Surprisingly, it took just one day for the company to fulfill the registration, he recalled, and the whole must-do list was accomplished in 28 days, much fewer than the previous average of 110 days, making it a model example to showcase how efficient government could be.
As a result, construction of the joint venture’s production center began on April 26 and came into operation on schedule.
Guangzhou Development District is the first such area in China to make the 34-day completion promise. In fact, according to the government, the process is completed in only 10 and a half working days on average, and 99 percent of the applications are completed in due time.
The streamlined process is part of the district’s ambition to make itself “a place closest to success” for corporations and talents.
Reform zone created
Guangzhou Development District got the nod from the provincial government to become a reform and experimental zone for Guangdong’s business environment in June.
The district government issued a guideline in July to improve the local business environment to a world-leading level and launched a series of policies and documents covering 10 sectors, including starting a company, applying for a construction permit, power installation, real estate registration, tax and cross-border trade, to keep the district an ideal destination for global and domestic investors.
It leads the country in issuing expedited lists — which means the applicants can get the results immediately on site — that comprise a total of 223 categories of services, accounting for nearly one sixth of all that are provided by the government. The services include many matters that are closely connected with manufacturing and people’s lives, such as household registration management, social insurance and transportation, according to the local government.
For new companies, the district government has launched reforms in the commercial system that roll 44 certificates into just one. As a result, when investors apply to set up a new company, they need to hand in just one application, which could help them get all the certificates needed, including business licenses, banking information and tax information.
The market watchdog of Guangzhou Development District said the new measure could cut application materials by 80 percent and dramatically lower the costs of starting a company.
“We set a goal that any new registration application could be accepted on site and handled at one time,” said an official with Guangzhou Development District.

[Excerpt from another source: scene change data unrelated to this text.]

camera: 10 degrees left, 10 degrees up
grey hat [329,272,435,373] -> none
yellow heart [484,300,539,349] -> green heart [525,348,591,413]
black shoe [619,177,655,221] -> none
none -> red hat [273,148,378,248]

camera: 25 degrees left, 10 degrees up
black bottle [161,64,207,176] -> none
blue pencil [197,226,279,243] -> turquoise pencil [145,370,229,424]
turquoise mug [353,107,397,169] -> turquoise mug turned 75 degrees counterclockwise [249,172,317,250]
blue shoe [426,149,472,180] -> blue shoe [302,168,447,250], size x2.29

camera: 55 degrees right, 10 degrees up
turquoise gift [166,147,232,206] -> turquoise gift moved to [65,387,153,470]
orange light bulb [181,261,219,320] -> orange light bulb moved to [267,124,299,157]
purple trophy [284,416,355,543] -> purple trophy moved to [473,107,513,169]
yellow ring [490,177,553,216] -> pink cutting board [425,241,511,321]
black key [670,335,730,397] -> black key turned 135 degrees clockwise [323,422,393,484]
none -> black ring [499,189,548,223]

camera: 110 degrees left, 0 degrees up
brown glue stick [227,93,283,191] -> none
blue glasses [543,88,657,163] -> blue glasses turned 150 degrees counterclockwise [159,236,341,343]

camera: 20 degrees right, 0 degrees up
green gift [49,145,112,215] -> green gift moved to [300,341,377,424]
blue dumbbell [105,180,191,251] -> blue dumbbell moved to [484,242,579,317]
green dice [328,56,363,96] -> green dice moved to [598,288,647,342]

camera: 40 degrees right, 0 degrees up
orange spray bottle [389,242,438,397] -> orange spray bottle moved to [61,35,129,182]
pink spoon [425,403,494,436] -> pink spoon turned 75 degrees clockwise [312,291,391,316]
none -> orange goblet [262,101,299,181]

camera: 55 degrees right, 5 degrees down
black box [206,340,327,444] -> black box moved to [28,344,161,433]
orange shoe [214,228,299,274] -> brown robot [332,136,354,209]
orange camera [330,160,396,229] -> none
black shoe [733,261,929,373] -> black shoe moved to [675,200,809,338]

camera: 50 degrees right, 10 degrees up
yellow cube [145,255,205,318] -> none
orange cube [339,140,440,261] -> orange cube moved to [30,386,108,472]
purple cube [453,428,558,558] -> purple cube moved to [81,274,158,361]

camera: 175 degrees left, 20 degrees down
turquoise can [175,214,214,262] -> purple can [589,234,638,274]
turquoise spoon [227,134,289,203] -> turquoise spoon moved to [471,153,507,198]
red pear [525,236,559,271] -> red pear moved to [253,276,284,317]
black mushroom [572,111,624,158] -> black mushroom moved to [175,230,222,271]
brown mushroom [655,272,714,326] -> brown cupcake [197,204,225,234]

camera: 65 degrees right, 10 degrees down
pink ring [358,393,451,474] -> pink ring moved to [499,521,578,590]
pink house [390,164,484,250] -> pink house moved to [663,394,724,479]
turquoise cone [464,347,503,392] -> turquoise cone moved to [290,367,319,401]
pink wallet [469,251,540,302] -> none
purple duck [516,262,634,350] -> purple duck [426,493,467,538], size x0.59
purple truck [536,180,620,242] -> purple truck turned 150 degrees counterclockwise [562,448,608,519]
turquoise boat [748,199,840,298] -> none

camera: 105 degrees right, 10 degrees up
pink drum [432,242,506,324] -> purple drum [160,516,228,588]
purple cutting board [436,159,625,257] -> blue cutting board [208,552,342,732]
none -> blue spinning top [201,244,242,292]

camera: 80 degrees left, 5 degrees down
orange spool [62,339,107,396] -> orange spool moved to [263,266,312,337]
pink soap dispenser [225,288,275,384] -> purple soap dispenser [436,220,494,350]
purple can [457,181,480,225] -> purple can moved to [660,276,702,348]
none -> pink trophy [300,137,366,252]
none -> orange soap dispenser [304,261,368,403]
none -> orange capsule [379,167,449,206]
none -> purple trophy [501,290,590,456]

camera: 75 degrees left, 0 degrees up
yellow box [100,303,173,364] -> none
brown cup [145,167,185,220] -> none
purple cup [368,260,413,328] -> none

“We aim to create a world-leading business environment that is simplest in procedure, the most time-saving and with the lowest costs,” an official from the district’s administrative approval department said.
Official figures show that the district has already become more attractive to capital.
The district government held a launch ceremony for 12 projects with an accumulative investment of more than 7 billion yuan ($1.02 billion) in late August, which together will generate at least 32 billion yuan in industrial output after they come into operation.
Among the projects, Agile Group Holdings, a leading property developer in China, will build an industrial park that is composed of an industrial incubator, biomedical research and development facilities and employee accommodations.
“We started to hold talks with the district government last year and were introduced in through public bidding,” said Ruan Jiasheng, vice-president of the real estate investment arm of Agile.
“The business environment is very good. With so many preferential policies, we were comfortable to put the innovation project in the district,” Ruan said.
Bluemoon, one of China’s leading detergent brands, is also one of the investors.
“Guangzhou Development District is our company’s home base. When our production capacity (became) saturated, the local government helped us find a new site for additional manufacturing facilities, which greatly supported our future development,” said Luo Wengui, chairman of Bluemoon.
According to official figures, as of the end of August, nearly 17 billion yuan of fixed-asset investment was finished in the first seven months this year, representing an increase of 42.1 percent year-on-year.
Statistics show that there have been 89 foreign investment projects from January to July this year, up 64.8 percent from a year before.